[Information provided Boundary: Start]
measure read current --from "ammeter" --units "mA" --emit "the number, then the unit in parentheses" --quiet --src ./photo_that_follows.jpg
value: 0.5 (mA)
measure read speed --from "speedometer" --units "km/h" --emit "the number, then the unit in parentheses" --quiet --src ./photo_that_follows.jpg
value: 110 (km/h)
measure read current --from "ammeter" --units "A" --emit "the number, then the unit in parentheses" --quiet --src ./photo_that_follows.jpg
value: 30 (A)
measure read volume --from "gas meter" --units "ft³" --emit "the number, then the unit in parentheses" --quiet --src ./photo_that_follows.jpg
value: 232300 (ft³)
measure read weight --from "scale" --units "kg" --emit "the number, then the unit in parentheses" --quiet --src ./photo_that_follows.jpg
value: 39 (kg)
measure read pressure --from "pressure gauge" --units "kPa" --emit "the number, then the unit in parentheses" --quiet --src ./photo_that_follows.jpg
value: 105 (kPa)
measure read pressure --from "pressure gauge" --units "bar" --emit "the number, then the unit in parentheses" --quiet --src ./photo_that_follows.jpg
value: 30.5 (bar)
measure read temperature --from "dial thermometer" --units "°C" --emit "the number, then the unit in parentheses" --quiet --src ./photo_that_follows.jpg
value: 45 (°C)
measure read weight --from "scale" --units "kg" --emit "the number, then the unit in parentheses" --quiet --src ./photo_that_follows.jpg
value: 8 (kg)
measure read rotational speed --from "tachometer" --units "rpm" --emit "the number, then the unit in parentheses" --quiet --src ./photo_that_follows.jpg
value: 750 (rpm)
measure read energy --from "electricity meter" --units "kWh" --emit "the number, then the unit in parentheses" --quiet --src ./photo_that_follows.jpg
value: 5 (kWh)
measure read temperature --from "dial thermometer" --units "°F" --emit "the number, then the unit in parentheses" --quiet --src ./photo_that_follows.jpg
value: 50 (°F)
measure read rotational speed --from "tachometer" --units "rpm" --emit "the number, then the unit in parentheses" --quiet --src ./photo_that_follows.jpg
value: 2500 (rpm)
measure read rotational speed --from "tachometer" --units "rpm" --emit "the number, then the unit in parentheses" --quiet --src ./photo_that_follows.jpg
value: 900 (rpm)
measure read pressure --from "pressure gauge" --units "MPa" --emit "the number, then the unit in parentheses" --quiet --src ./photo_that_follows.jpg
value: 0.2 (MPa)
[Information provided Boundary: End]
- [Exercise aim] Please put every line of the entries above into a JSON list of strings, one string per line, with any blank lines left out.

- [The answer]
[
  "measure read current --from \"ammeter\" --units \"mA\" --emit \"the number, then the unit in parentheses\" --quiet --src ./photo_that_follows.jpg",
  "value: 0.5 (mA)",
  "measure read speed --from \"speedometer\" --units \"km/h\" --emit \"the number, then the unit in parentheses\" --quiet --src ./photo_that_follows.jpg",
  "value: 110 (km/h)",
  "measure read current --from \"ammeter\" --units \"A\" --emit \"the number, then the unit in parentheses\" --quiet --src ./photo_that_follows.jpg",
  "value: 30 (A)",
  "measure read volume --from \"gas meter\" --units \"ft³\" --emit \"the number, then the unit in parentheses\" --quiet --src ./photo_that_follows.jpg",
  "value: 232300 (ft³)",
  "measure read weight --from \"scale\" --units \"kg\" --emit \"the number, then the unit in parentheses\" --quiet --src ./photo_that_follows.jpg",
  "value: 39 (kg)",
  "measure read pressure --from \"pressure gauge\" --units \"kPa\" --emit \"the number, then the unit in parentheses\" --quiet --src ./photo_that_follows.jpg",
  "value: 105 (kPa)",
  "measure read pressure --from \"pressure gauge\" --units \"bar\" --emit \"the number, then the unit in parentheses\" --quiet --src ./photo_that_follows.jpg",
  "value: 30.5 (bar)",
  "measure read temperature --from \"dial thermometer\" --units \"°C\" --emit \"the number, then the unit in parentheses\" --quiet --src ./photo_that_follows.jpg",
  "value: 45 (°C)",
  "measure read weight --from \"scale\" --units \"kg\" --emit \"the number, then the unit in parentheses\" --quiet --src ./photo_that_follows.jpg",
  "value: 8 (kg)",
  "measure read rotational speed --from \"tachometer\" --units \"rpm\" --emit \"the number, then the unit in parentheses\" --quiet --src ./photo_that_follows.jpg",
  "value: 750 (rpm)",
  "measure read energy --from \"electricity meter\" --units \"kWh\" --emit \"the number, then the unit in parentheses\" --quiet --src ./photo_that_follows.jpg",
  "value: 5 (kWh)",
  "measure read temperature --from \"dial thermometer\" --units \"°F\" --emit \"the number, then the unit in parentheses\" --quiet --src ./photo_that_follows.jpg",
  "value: 50 (°F)",
  "measure read rotational speed --from \"tachometer\" --units \"rpm\" --emit \"the number, then the unit in parentheses\" --quiet --src ./photo_that_follows.jpg",
  "value: 2500 (rpm)",
  "measure read rotational speed --from \"tachometer\" --units \"rpm\" --emit \"the number, then the unit in parentheses\" --quiet --src ./photo_that_follows.jpg",
  "value: 900 (rpm)",
  "measure read pressure --from \"pressure gauge\" --units \"MPa\" --emit \"the number, then the unit in parentheses\" --quiet --src ./photo_that_follows.jpg",
  "value: 0.2 (MPa)"
]